Portland Press Herald (ME)
October 31, 2012
Mark McAuliffe, managing partner of Apothecary by Design in Portland, ME, figures most people knew little about the pharmaceutical practice known as compounding until a few weeks ago.
Massachusetts-based New England Compounding Center (NECC) put it in the spotlight this month, when contaminated drugs produced there were linked to a widespread outbreak of fungal meningitis that has caused two dozen deaths and more than 300 infections so far.
But McAuliffe said Apothecary by Design and most other facilities across the country that employ experienced compounding pharmacists don’t look or operate like NECC. “They were making compounds in bulk without prescriptions attached; we don’t do that,” he said.
Compounding has been done for years. It essentially involves the mixing of pharmaceutical products to create an individualized medicine to suit a patient’s needs.
State officials said pharmacies that do compounding in Maine operate more like boutiques than factories. Although all licensed pharmacists in Maine are allowed to compound, only about two dozen do it regularly. Each is licensed and overseen by the Maine Board of Pharmacy.
Doug Dunbar, spokesman for the Office of Professional and Financial Regulation, which includes the pharmacy board, said his staff is not aware of any safety complaints or disciplinary action against any compounding firm in Maine. Calls to several members of the Maine Board of Pharmacy were not immediately returned.

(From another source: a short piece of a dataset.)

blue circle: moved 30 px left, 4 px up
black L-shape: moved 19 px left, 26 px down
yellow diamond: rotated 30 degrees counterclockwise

The U.S. Food and Drug Administration (FDA) also has oversight over compounding pharmacies, but they are not as tightly regulated as drug company plants. Instead, the agency leaves enforcement to the states.
Following the rules
Compounding pharmacies are supposed to follow certain rules: clean floors and other surfaces daily, monitor air in “clean rooms” where drugs are made, require employees to wear gloves and gowns, and test samples from each lot.
NECC of Framingham, MA, operated essentially as a compounding factory for years with little oversight. It produced large quantities of specialized medicine—in some cases with ingredients not fully approved by the FDA—and shipped batches to facilities across the country, including many in Maine.
State and federal investigators are still trying to determine what caused the contamination of its products. The Boston Globe reported that the plant and its equipment were not sanitary and that the company failed to heed warnings.
Joe McVety, a pharmacist with Kennebec Pharmacy & Home Care of Augusta, ME, said his pharmacy, like Apothecary by Design, compounds on a case-by-case basis and is prohibited by state law from dispensing in large quantities or across state lines.
Kennebec Pharmacy dispenses compounds to patients based on prescriptions and does not batch, he said. McVety likened the sterile compounding lab at Kennebec Pharmacy to an operating room before a procedure—it’s cleaned every day, and detailed logs are kept.
Compounding pharmacies in Maine nearly always fill special orders placed by doctors. But because the state has relatively few compounding pharmacies, and the ones they do have don’t mass produce, hospitals and healthcare professionals often look outside Maine for certain specialized medications.
Buying in volume keeps costs down, so bigger hospitals often keep certain compounds on hand. McAuliffe said his pharmacy, unlike NECC, typically compounds medications for individual patients. “We can do some limited production of drugs—for instance, when there is a shortage,” he said. “But we don’t do big batches.”
In other instances, Maine pharmacists cannot or will not produce certain types of compounded medications. McAuliffe said Apothecary by Design, for example, does not make the type of direct-injection compounds that were at fault in the meningitis outbreak. “That’s more high-risk,” he said. “We just don’t feel comfortable.”
The FDA has asked providers to quarantine all products shipped by NECC since May 21 as a precaution, even though only vials of an injectable steroid have been found to be tainted. In Maine, 31 providers received other products from NECC, but not the steroid.
The outbreak is not the first time a steroid made by such a pharmacy has caused fungal meningitis in people receiving spinal steroid injections, the Associated Press reported.
Five similar cases, including one fatality in 2002, were traced to a pharmacy in South Carolina that had been shipping its products to five states. Inspectors found contaminated vials and a lack of quality controls or sterility testing at the pharmacy.
Nationwide, contamination at compounding facilities has occurred regularly. Last year, at least 33 patients suffered fungal eye infections traced to products made by a compounding pharmacy in Ocala, FL, the AP reported.
At least a dozen more patients were blinded or damaged in an outbreak linked to a facility in Hollywood, FL. And in Alabama, nine people died after taking a tainted intravenous nutritional supplement made by a compounder in Birmingham.
Recent events aside, McAuliffe said, compounding is “an important and necessary part of servicing the public. What happened is a tragedy, obviously, but what I hope comes out of this is a proper federal review of different compounding pharmacies.”